_About this exercise_. Repeat the listing below in full and exactly, but without its pictures.

_Data extract_.
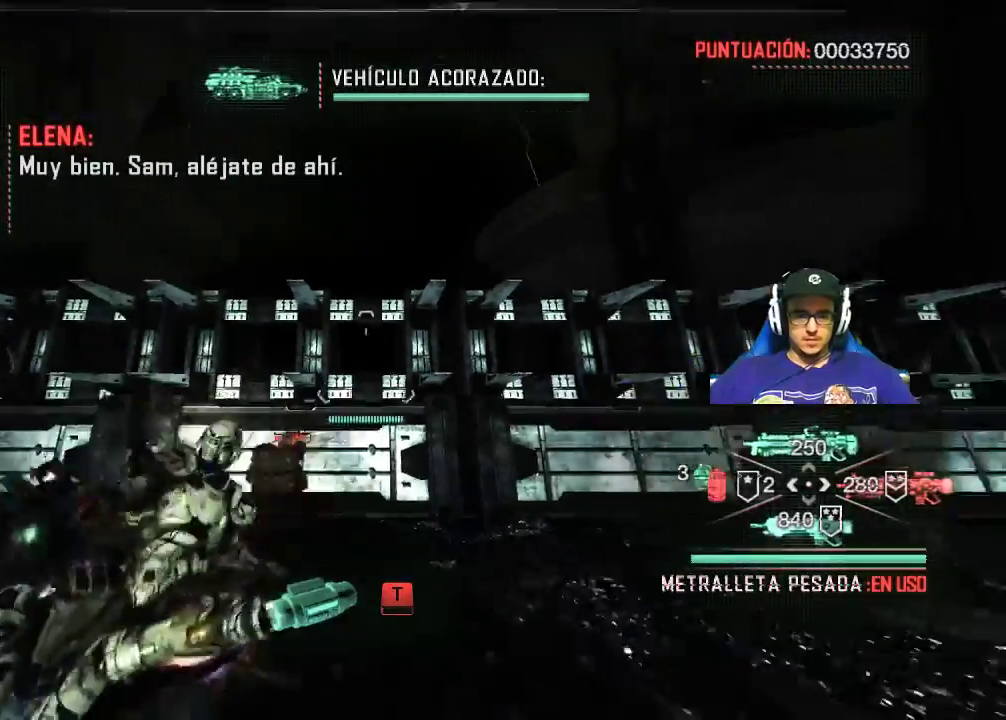
{"keys": ["s", "shift"], "mouse": [], "mouse_move": "still", "events": []}
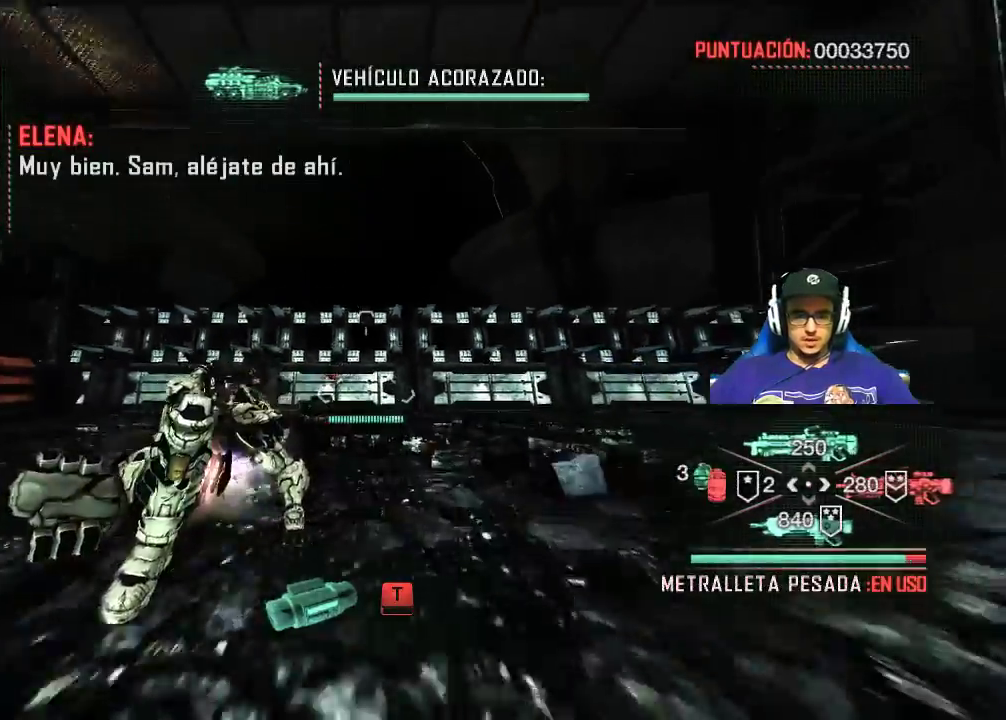
{"keys": ["s", "shift"], "mouse": [], "mouse_move": "still", "events": []}
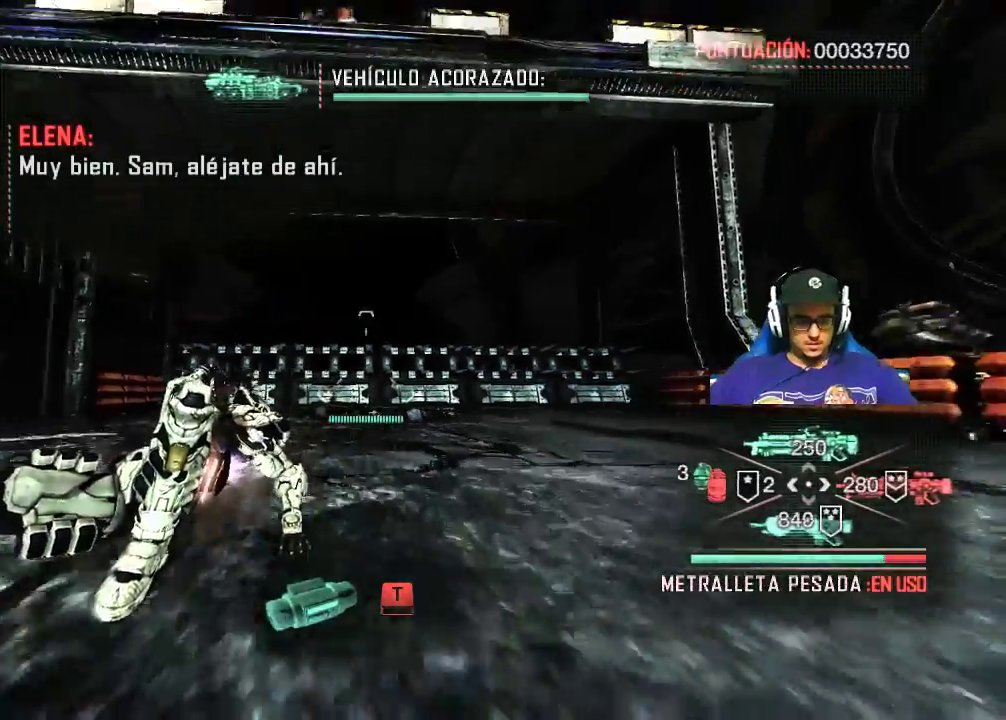
{"keys": ["s", "shift"], "mouse": [], "events": []}
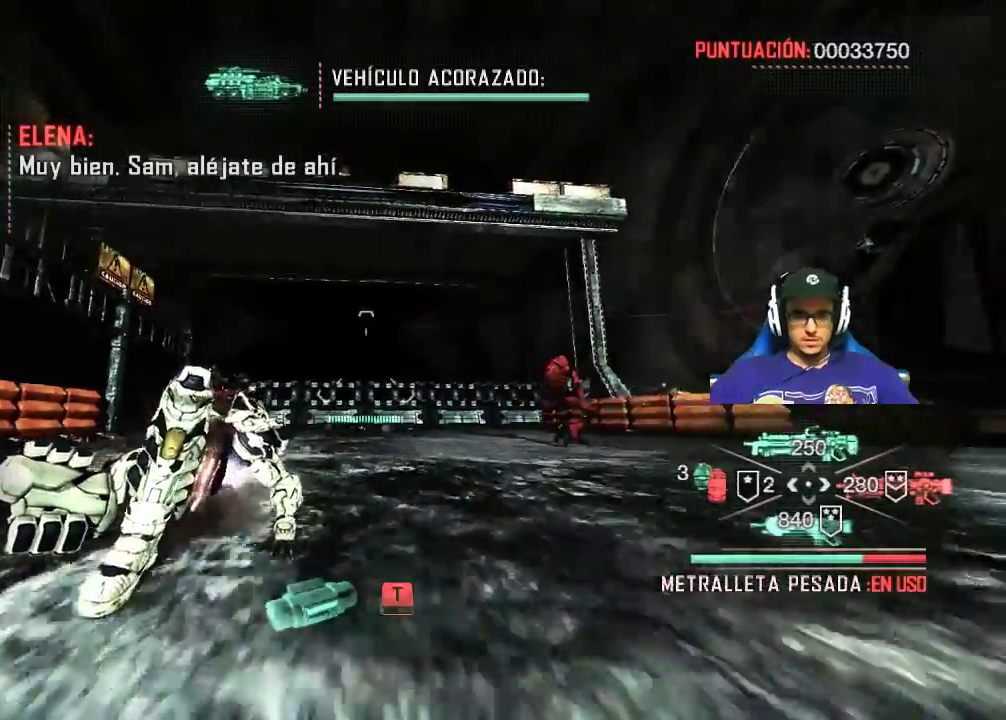
{"keys": ["s", "shift"], "mouse": [], "mouse_move": "still", "events": []}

_Response_.
{"keys": ["s", "shift"], "mouse": [], "mouse_move": "still", "events": []}
{"keys": ["s", "shift"], "mouse": [], "mouse_move": "still", "events": []}
{"keys": ["s", "shift"], "mouse": [], "events": []}
{"keys": ["s", "shift"], "mouse": [], "mouse_move": "still", "events": []}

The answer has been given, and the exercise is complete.